The indictment returned last September against the Khans, Alexander, and Babb included allegations involving more than $20 million in offers and payments of bribes and kickback payments related to Nova Datacom. However, that did not include bribes and kickback payments related to other contractors, such as Big Surf and Alpha Technology Group, which were uncovered in the investigation. The case now involves in excess of $28 million in alleged offers and payments of bribes and kickback payments.

To date, the United States has seized for forfeiture or recovered approximately $7.2 million in bank account funds, cash, and repayments; 16 real properties; five luxury cars; and multiple pieces of fine jewelry.


In announcing the plea, U.S. Attorney Machen, Assistant Director McJunkin, Acting Special Agent in Charge Hylton, Inspector General Gustafson, Special Agent in Charge Craig, and Major General Quantock thanked those who investigated the case from the FBI’s Washington Field Office; the Washington Field Office of the Internal Revenue Service-Criminal Investigation; the Office of the Inspector General for the Small Business Administration; the Department of Defense’s Defense Criminal Investigative Service; the Defense Contract Audit Agency; and the Army Criminal Investigation Command. They also expressed thanks to the U.S. Marshals Service for its assistance on the forfeiture matter.

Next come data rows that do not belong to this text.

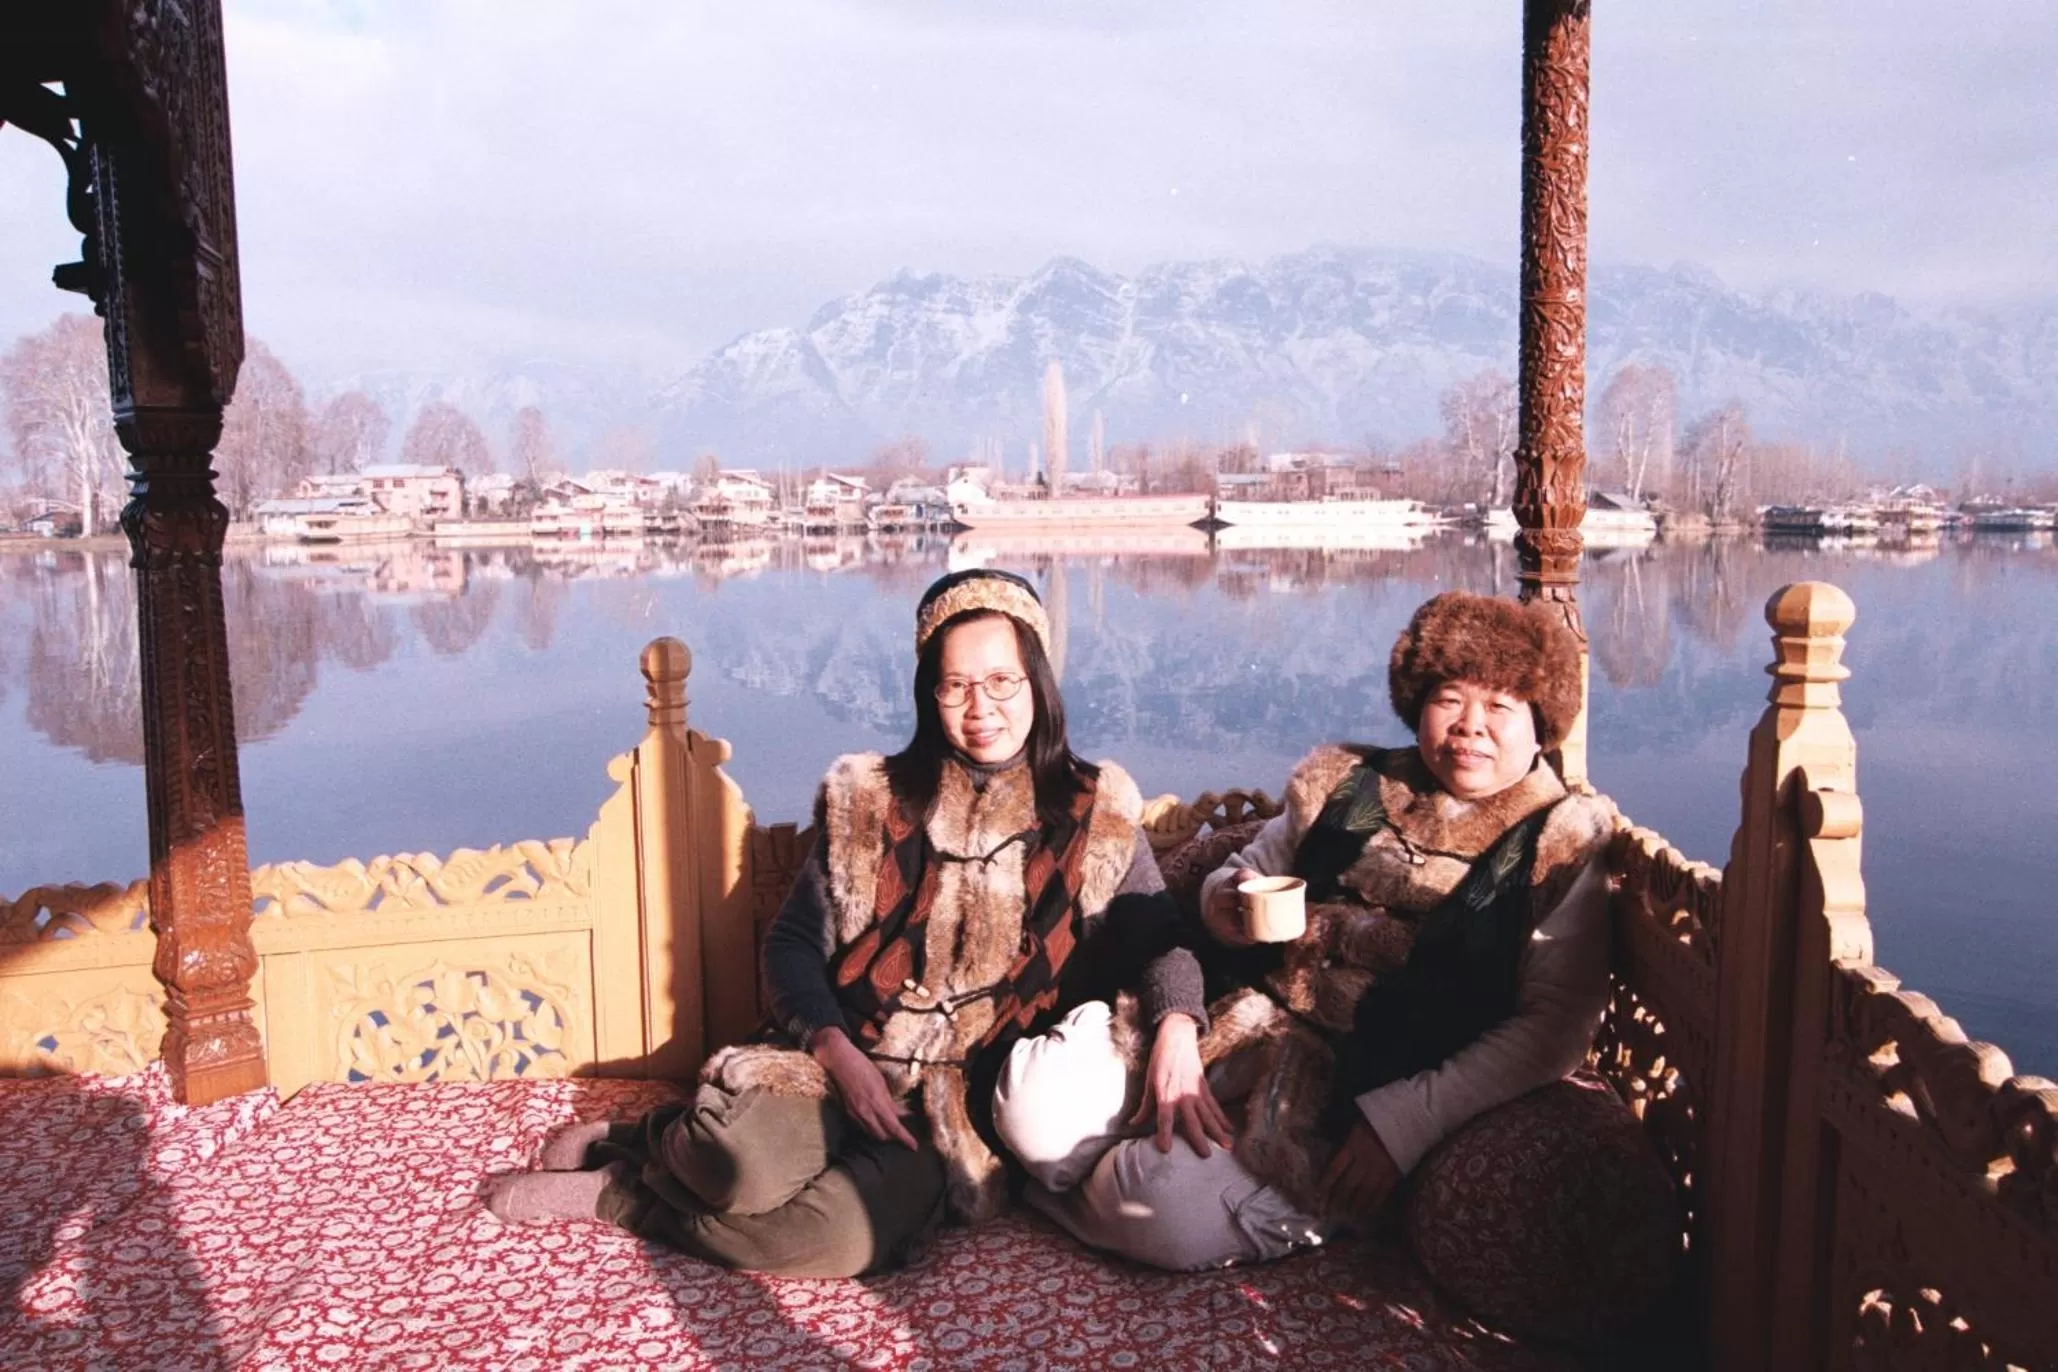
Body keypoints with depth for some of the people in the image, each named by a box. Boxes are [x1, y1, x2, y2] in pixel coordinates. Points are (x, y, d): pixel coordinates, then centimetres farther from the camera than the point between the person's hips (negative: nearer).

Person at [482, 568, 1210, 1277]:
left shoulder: (1095, 813, 1)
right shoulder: (868, 798, 2)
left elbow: (1158, 941, -3)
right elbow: (794, 942, 4)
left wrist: (1175, 1035, -25)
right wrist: (839, 1053, -12)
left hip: (966, 1104, 0)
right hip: (837, 1061, 0)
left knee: (846, 1236, -29)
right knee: (743, 1166, -33)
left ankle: (613, 1191, -4)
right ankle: (642, 1139, 3)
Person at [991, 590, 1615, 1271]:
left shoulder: (1561, 847, -1)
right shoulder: (1343, 784, 10)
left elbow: (1556, 1024, -9)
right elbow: (1239, 874, 20)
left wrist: (1403, 1120, -18)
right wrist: (1227, 904, -7)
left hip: (1386, 1085, -3)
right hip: (1263, 1029, 4)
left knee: (1167, 1211, -26)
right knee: (1034, 1098, -19)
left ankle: (1115, 1173, 5)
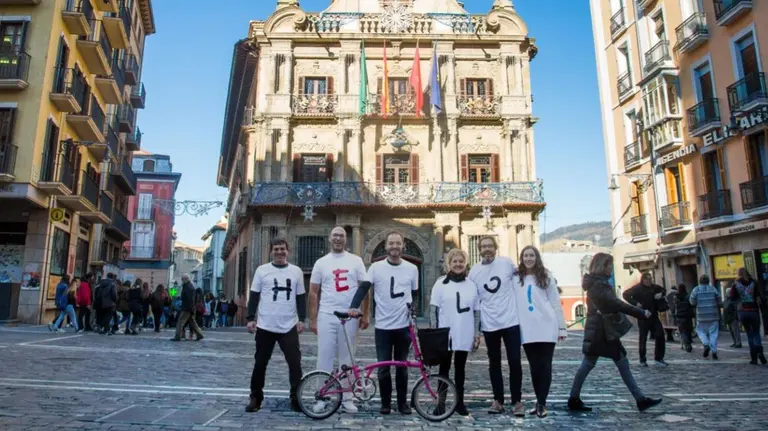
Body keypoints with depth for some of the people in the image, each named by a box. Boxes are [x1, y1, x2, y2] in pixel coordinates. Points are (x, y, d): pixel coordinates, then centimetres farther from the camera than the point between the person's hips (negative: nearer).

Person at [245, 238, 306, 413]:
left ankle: (296, 399, 9)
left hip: (289, 327, 1)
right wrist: (251, 318, -1)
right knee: (260, 363, 9)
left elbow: (301, 297, 10)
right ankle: (256, 398, 24)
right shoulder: (262, 270, 3)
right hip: (265, 327, 0)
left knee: (295, 363, -2)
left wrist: (301, 319, 2)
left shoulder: (296, 271, 7)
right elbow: (254, 296, 5)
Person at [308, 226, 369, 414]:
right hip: (326, 316, 0)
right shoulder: (321, 263, 5)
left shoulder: (356, 261, 4)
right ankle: (322, 398, 13)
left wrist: (365, 315, -1)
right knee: (324, 357, 3)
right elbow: (313, 293, 6)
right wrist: (312, 319, 1)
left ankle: (347, 398, 17)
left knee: (347, 359, 8)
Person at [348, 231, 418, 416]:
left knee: (402, 366, 11)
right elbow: (363, 288, -11)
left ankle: (402, 402, 24)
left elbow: (415, 294, 14)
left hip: (403, 326, 1)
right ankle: (385, 403, 20)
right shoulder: (376, 267, -2)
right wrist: (354, 307, -28)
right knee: (383, 367, 4)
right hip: (382, 326, -1)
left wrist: (412, 307, -6)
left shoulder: (412, 268, 4)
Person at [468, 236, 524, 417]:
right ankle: (498, 400, 22)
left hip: (510, 321, -1)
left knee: (515, 362, 1)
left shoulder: (507, 263, -3)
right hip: (489, 325, 2)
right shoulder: (474, 271, 1)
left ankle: (517, 401, 15)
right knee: (494, 363, 11)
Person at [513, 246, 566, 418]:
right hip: (527, 330, 1)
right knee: (534, 366, 7)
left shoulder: (546, 277, 6)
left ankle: (542, 404, 8)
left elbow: (555, 303, 6)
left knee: (545, 366, 1)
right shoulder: (516, 278, 7)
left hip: (546, 328, -1)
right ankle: (540, 402, 19)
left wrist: (562, 327, 3)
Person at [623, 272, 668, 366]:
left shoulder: (654, 287, 5)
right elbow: (626, 294, -15)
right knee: (643, 338, 3)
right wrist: (635, 303, -22)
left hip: (653, 315, 5)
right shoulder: (637, 288, -10)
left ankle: (659, 358, 10)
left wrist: (661, 294, 2)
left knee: (660, 335, -2)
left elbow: (663, 289, 24)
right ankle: (642, 360, 15)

They also praised the efforts of those who worked on the case from the U.S. Attorney’s Office, including Assistant U.S. Attorneys Michael K. Atkinson and Bryan Seeley of the Fraud and Public Corruption Section and Assistant U.S. Attorney Anthony Saler of the Asset Forfeiture and Money Laundering Section. Finally, they expressed thanks for assistance provided by former Special Assistant U.S. Attorney Christopher Dana; Forensic Accountant Maria Boodoo; Paralegal Specialists Tasha Harris, Shanna Hays, Taryn McLaughlin, Sarah Reis, Christopher Samson, and Nicole Wattelet, and Legal Assistants Jared Forney and Krishawn Graham.